In a post several days ago, I described the recent price action for the major US indices as perhaps the most elegant we have ever seen, arching higher through August and into early September before reaching a plateau. Indeed I went further, and suggested this had many similarities to the up escalator in a department store, which had now reached the top, and judging from the last few days of price action on the ES daily chart, this analogy may be spot on!
Whilst the price action itself, suggested a market that was tired at best, and exhausted at worst, the volumes associated with the move from 1900 to 2000 did little to suggest strong bullish momentum, in fact quite the reverse. Since reaching the plateau between 2000 and 2010, we have seen several signals of weakness. The first of these was the shooting star candle of the 3rd September, which was duly topped off with an isolated pivot high on above average volumes. This was duly followed by a second and subsequent shooting star the following day, with volumes rising once again. Friday’s attempt to rally looked increasingly weak as the failure to breach the 2010 region added further resistance to the move higher. Monday’s price action failed to break this level once again, with yesterday’s down candle adding some momentum to the bearish tone, and coupled with high volume. As always, the question now is whether this is simply a short term reversal, or a longer term change in trend, and to answer my own question, I believe this is once again simply a pause point and overdue correction, a view that the weekly chart confirms.

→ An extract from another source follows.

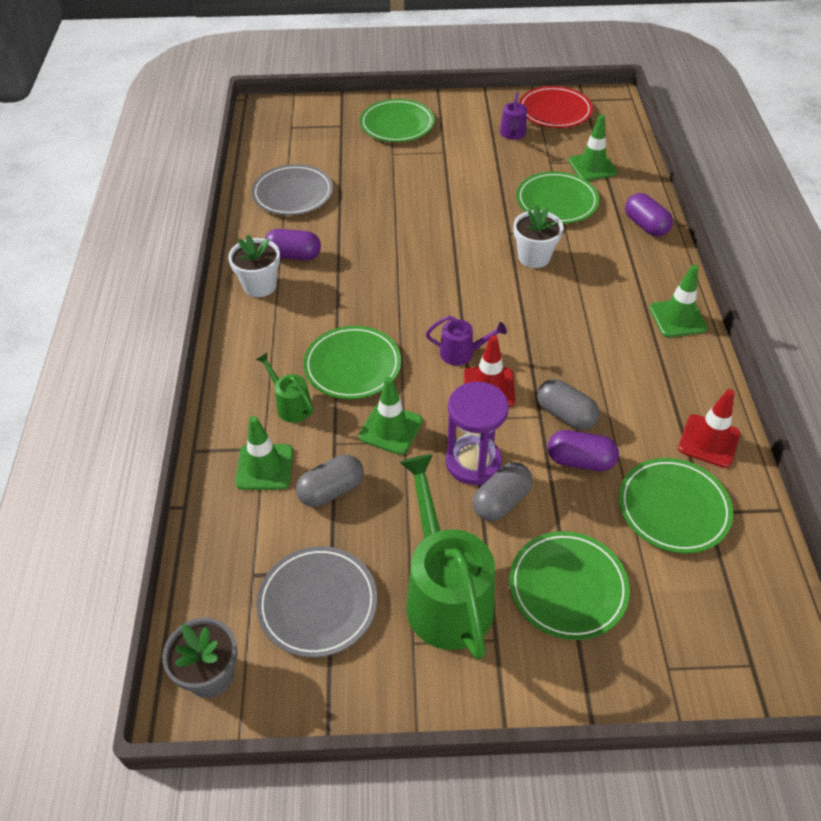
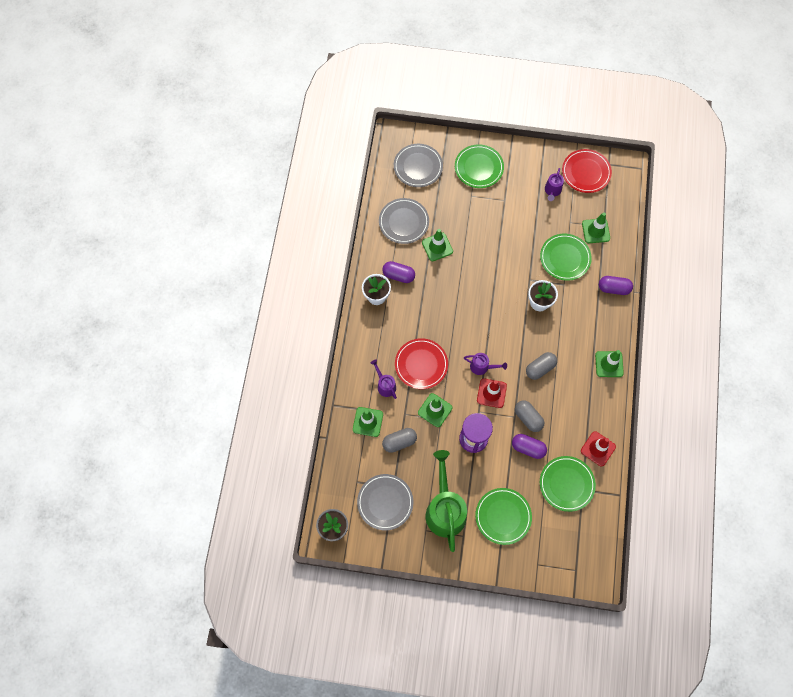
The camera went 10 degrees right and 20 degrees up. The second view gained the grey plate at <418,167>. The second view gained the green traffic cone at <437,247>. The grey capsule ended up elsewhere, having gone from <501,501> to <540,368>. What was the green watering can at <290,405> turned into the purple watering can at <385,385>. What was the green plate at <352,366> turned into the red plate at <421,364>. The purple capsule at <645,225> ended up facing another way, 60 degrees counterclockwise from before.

Whilst the daily chart has described some picture perfect price action, the weekly chart has delivered in another way, describing the perfect trend, with a rising market punctuated with pullbacks and reversals, duly denoted with the pivot lows and pivot highs as the index climbed ever high. In the last four weeks, the price action and volume tells its own story – a rising market with narrowing price spreads coupled with falling volume, and a sure sign of short term weakness. However, what is clearly not on the chart is any sign yet of a selling climax, and as such, the current weakness is just that – a pause point, which we have seen many times before in the journey higher. This may change of course, but until we see sustained high volumes with associated weak price action, the outlook for equities remains bullish, and with the VIX continuing to oscillate between 10.50 and 14.00 this too is confirming the current bullish picture.